▸ INSTRUCTION: Can you copy the lines below word for word, starting at the first line and stopping after the line that contains "Identify the document"? Leave out the pictures.

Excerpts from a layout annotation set
-------

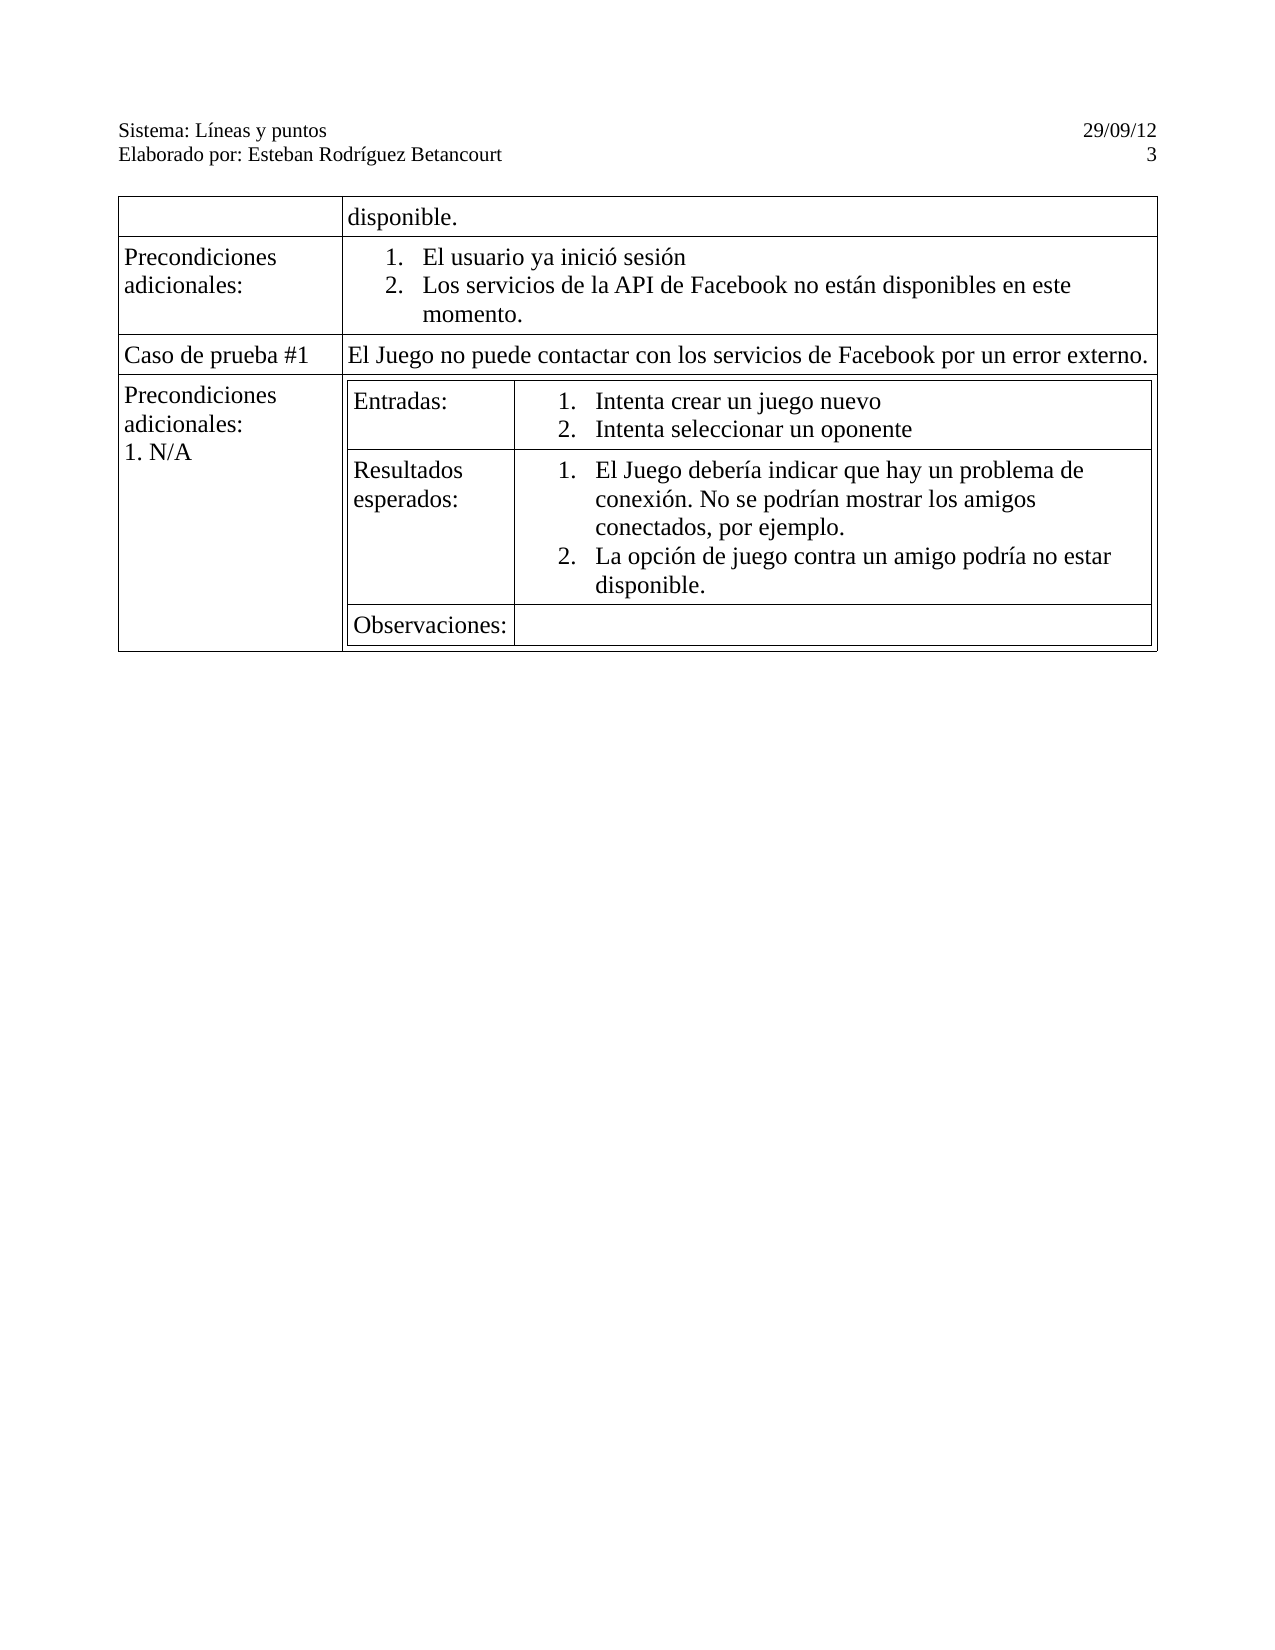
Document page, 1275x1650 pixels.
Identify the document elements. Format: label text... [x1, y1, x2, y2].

table_cell disponible. [343, 197, 1157, 236]
table_cell [119, 197, 342, 236]
table_cell El Juego no puede contactar con los servicios de Facebook por un error externo. [343, 335, 1157, 374]
table_cell Precondiciones adicionales: 1. N/A [119, 375, 342, 651]
table_header Entradas: [348, 381, 514, 449]
table_cell [343, 375, 1157, 651]
table_cell [515, 605, 1151, 645]
table_cell Precondiciones adicionales: [119, 237, 342, 334]
table_cell Observaciones: [348, 605, 514, 645]
table_cell Resultados esperados: [348, 450, 514, 604]
table_header Intenta crear un juego nuevo Intenta seleccionar un oponente [515, 381, 1151, 449]
table_cell Caso de prueba #1 [119, 335, 342, 374]
table_cell El usuario ya inició sesión Los servicios de la API de Facebook no están disponibles en este momento. [343, 237, 1157, 334]
table_cell El Juego debería indicar que hay un problema de conexión. No se podrían mostrar los amigos conectados, por ejemplo. La opción de juego contra un amigo podría no estar disponible. [515, 450, 1151, 604]
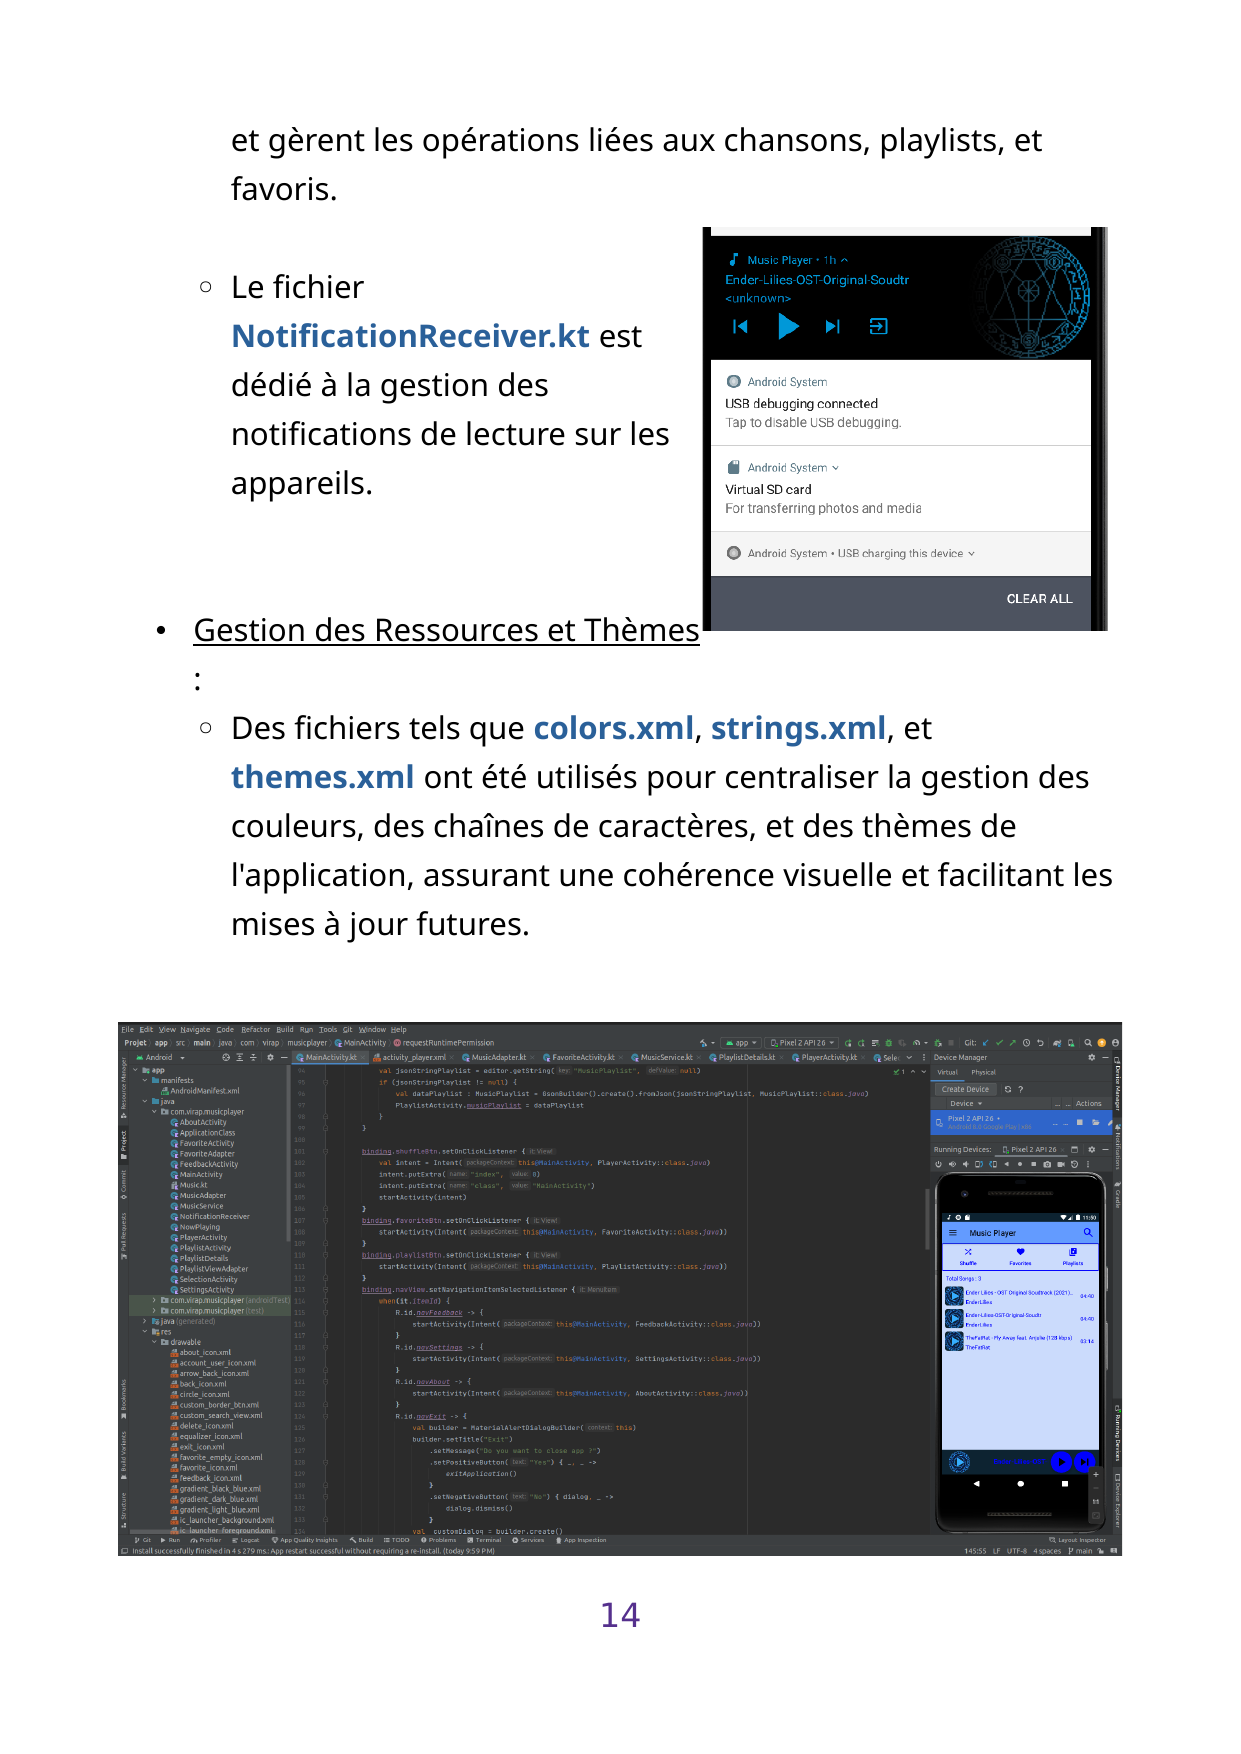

-------

▸ RESULT OF THE EXERCISE:
Document page, 1275x1650 pixels.
Identify the document elements. Format: label text... [x1, y1, x2, y2].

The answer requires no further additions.